Of course, after driving the Exige, just about every other car on the road seems silly, especially other "performance" vehicles. Most of the fast cars we drive these days come loaded with complicated - and expensive - technology, all in a vain effort to approximate the experience this car provides with virtually no electronics to speak of. No variable power steering - no power assist at all, actually - no dual-clutch transmission, no active dampers. It's just a light, fast car with a powerful engine.
Once you succeed in climbing/falling into the Exige's contoured seat, you're greeted by a world of Alcantara, exposed aluminum, and carbon fiber. The latter two are not the superfluous, shiny sort we're accustomed to finding on more poseurish performance vehicles but rather, are purely structural and are left with a purposeful, dull finish. Nevertheless, everything looks - and smells - suitably high end.

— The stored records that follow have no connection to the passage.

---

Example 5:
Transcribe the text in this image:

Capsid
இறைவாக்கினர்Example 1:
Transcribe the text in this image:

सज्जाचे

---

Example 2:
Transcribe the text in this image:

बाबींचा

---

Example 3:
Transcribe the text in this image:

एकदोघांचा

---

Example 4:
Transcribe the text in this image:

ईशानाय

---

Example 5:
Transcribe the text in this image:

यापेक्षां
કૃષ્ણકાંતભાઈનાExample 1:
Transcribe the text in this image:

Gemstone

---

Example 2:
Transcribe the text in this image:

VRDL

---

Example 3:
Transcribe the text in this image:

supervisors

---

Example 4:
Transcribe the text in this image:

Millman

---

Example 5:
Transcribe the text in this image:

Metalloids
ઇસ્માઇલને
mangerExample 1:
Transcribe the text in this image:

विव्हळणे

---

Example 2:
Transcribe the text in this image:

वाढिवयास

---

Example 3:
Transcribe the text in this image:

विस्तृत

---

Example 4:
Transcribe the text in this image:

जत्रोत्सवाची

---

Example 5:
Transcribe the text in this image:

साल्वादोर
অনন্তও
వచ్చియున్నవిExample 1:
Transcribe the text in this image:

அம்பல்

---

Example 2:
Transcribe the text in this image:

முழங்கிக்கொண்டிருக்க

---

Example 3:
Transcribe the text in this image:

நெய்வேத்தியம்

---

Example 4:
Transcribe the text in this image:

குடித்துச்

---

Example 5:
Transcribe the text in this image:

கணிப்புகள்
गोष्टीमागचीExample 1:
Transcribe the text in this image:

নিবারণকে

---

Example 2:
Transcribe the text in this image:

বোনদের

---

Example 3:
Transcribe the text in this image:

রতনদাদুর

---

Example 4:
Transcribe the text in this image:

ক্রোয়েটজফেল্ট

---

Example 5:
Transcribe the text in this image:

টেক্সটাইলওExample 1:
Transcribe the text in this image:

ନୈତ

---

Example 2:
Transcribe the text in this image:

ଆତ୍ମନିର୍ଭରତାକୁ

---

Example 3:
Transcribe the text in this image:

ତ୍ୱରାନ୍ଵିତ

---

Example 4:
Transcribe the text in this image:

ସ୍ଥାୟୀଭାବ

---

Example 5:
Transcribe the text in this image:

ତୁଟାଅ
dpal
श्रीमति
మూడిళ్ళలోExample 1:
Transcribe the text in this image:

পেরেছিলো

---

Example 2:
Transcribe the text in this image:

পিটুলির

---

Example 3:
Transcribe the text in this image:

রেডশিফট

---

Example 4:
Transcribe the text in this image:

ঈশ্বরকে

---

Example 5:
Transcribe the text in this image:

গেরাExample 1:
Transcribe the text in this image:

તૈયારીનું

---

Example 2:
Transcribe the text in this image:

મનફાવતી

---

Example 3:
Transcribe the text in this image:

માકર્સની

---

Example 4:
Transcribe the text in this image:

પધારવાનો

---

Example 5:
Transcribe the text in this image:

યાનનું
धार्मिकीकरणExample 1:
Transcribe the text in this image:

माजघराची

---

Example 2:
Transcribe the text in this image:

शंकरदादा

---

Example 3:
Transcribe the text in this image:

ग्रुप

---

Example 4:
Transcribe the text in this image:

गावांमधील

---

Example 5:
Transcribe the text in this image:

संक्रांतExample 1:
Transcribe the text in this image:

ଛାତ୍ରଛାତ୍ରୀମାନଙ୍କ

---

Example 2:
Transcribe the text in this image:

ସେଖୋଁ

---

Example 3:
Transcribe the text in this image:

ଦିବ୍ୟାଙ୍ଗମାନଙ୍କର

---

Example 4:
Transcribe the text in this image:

At the push of a button, the 1.8-liter four-cylinder awakens with a decidedly non-Toyota-like menace. Idle is low and lopey, so much so in fact, that I stalled out once while moving off from a light. Even with a supercharger, this is still a motor that lives for high-revving Kamikaze runs. The cams and blower positively scream as the tach swoops past 7000 rpm. We like to think of Lotuses as delicate handling machines, but with 257 hp on tap, this Exige is a straight-line rocket, too. I nailed it coming out of one tight right turn and by the time my better instincts had moved my foot to the brake pedal, I was doing, well, I won't even say.
Still, the real revelation is the way this car maneuvers through turns. So direct, so devoid of body roll. It can be a bit sobering at first. The Exige is not a car that makes you feel like you're a spectacular driver, as does, say, a Mitsubishi Evolution. Even so, it's exhilarating to be on public roads in something that reacts to your commands like a purpose-built race car.
One disappointment: The six-speed manual shifter has longish, vague throws totally out of synch with the preciseness that defines the rest of the car's inputs. More than once, I found myself longing for the sort of bolt-action shifts one finds in a Honda S2000 or even a Ford Mustang GT.
So there - the Exige isn't perfect. But for the driving purist on anything less than a Ferrari budget, it's pretty damn close.